In a significant victory for insurance agents and brokers, the Ninth Circuit Court of Appeals has overturned a lower court decision that had permitted an E&O insurer to deny coverage to an insurance broker by misconstruing an “insolvency exclusion” in the E&O policy.
IBA West—joined by the Big I state associations in eight other Western states in the Ninth Circuit—submitted an “amici curiae” brief urging the Court of Appeals to overturn the lower court’s decision, in part because its construction of the exclusion could arguably have gutted many E&O policies sold to insurance agents and brokers.
The opinion, issued Nov. 27 by the Court of Appeals in Conestoga Services v. Executive Risk Indemnity, expressly cites both that concern, and the involvement of the “friends of the court.”
Attorneys for Conestoga believe the involvement of the Big I state associations, and the amicus brief they submitted, played a key role in convincing the Court of Appeals that the lower court erred in summarily ruling in favor of the E&O insurer, said IBA West General Counsel Steve Young, who authored the brief.
The case has been sent back to the lower court for “reconsideration” in light of the appellate court’s opinion.
Since the opinion strongly suggests that Executive Risk had a duty to defend Conestoga in this case, it is probable that the parties will now reach an out-of-court settlement on the underlying E&O claims—assuming that Executive Risk does not bring or succeed in an appeal of the ruling, Young said.
At issue in Conestoga v. Executive Risk was the construction the lower federal court gave to an “insolvency exclusion” permitting an E&O insurer to deny coverage to a broker following the bankruptcy of the client to whom the broker had sold a surety bond.
The broker, Conestoga Insurance Services (formerly MacCready & Gutman), placed a surety bond with Frontier Pacific covering the workers’ compensation self-insurance obligations of Standard Brands Paints Co. The original amount of the bond, $5.7 million, was later reduced to $3.9 million, although the broker was allegedly negligent in transmitting the executed notice of the reduction.
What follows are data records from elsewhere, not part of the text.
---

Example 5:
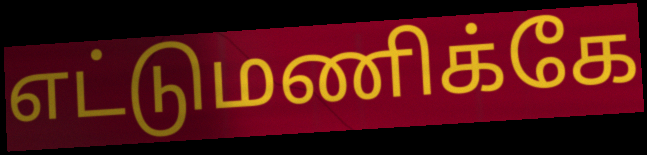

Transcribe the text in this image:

எட்டுமணிக்கேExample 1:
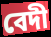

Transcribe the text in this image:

বেদী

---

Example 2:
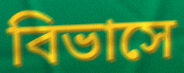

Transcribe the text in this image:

বিভাসে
After the paint company filed for bankruptcy—triggering the surety’s obligation—the surety then sued the broker to recover the difference between the original and reduced bond amounts. The broker then tendered defense to its E&O insurer, Executive Risk Indemnity.
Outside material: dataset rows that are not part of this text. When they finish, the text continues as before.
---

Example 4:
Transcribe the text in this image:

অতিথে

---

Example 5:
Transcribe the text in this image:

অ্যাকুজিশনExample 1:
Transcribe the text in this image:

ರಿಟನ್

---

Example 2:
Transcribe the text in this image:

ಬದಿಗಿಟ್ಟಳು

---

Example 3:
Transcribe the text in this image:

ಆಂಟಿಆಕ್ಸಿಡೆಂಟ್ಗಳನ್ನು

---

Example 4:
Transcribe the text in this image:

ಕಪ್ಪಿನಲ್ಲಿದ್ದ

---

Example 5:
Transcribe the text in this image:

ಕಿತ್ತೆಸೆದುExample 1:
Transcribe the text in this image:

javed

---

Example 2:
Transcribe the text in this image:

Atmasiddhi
However, Executive Risk refused to accept the defense, relying on a provision in the E&O policy that purported to exclude from coverage: “… any Claim … based on or directly or indirectly arising out of or resulting from the bankruptcy of, or suspension of payments or failure or refusal, in whole or in part, to pay by: […] (3) any bonding company or insurance company or reinsurance company, or (4) any self-insurance plan, insurance pool or reciprocal, captive insurance company, risk retention group or risk purchasing group.”
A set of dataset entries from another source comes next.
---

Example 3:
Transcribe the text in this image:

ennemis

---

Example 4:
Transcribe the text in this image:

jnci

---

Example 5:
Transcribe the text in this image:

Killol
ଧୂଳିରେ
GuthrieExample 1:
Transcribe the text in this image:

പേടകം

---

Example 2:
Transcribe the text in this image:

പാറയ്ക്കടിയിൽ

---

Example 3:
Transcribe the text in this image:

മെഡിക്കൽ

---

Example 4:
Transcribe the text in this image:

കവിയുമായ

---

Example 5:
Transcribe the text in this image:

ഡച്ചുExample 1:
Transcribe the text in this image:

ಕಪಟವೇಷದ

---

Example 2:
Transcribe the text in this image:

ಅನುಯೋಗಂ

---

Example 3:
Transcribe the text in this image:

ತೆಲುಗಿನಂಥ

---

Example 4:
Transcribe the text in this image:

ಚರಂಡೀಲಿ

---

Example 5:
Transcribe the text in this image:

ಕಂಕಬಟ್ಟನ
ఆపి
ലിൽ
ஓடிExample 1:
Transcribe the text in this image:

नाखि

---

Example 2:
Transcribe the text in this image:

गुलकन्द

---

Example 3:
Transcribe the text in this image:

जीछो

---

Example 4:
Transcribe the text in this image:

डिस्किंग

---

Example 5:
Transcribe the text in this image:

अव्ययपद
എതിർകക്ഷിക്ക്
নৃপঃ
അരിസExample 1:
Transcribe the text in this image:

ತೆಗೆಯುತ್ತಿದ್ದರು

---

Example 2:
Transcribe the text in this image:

In granting Executive Risk’s motion for summary judgment, the District Court rejected the broker’s argument: 1) that the exemption was intended to apply to insolvent insurers, and 2) that ambiguities in the exclusion should be construed against the insurer (who wrote it) rather than against the policyholder (in this case, the broker).
Joining the broker on appeal as amicus parties were the “Big I” associations—representing independent insurance agents and brokers—in every state comprising the Ninth Circuit: Alaska, Arizona, California, Hawaii, Idaho, Montana, Nevada, Oregon and Washington.
All nine associations joined together to file a single “amicus brief.”
E&O insurers would be wrongfully enriched—at the expense of insurance agents and brokers—and E&O policies for producers would arguably be rendered worthless, unless the lower court decision was reversed, IBA West and the other producer groups told the Court of Appeals.
“There would be no reason for an agent or broker to purchase an expensive E&O policy if it excluded situations where an insurer failed to pay policyholders’ claims,” Young said, a point echoed in the appellate court’s opinion.
A three-judge panel of the Ninth Circuit Court of Appeals heard oral argument on Nov. 6: Betty Fletcher, Johnnie Rawlinson, and Richard Arnold. In the federal system, the only higher court is the United States Supreme Court.
The appellate opinion was also heavily based on the panel’s determination that the lower court had erred in determining that the “cause” of the injury in the underlying case was the bankruptcy of the paint company, as opposed to the error of the broker in processing the executed paperwork reducing the amount of the bond.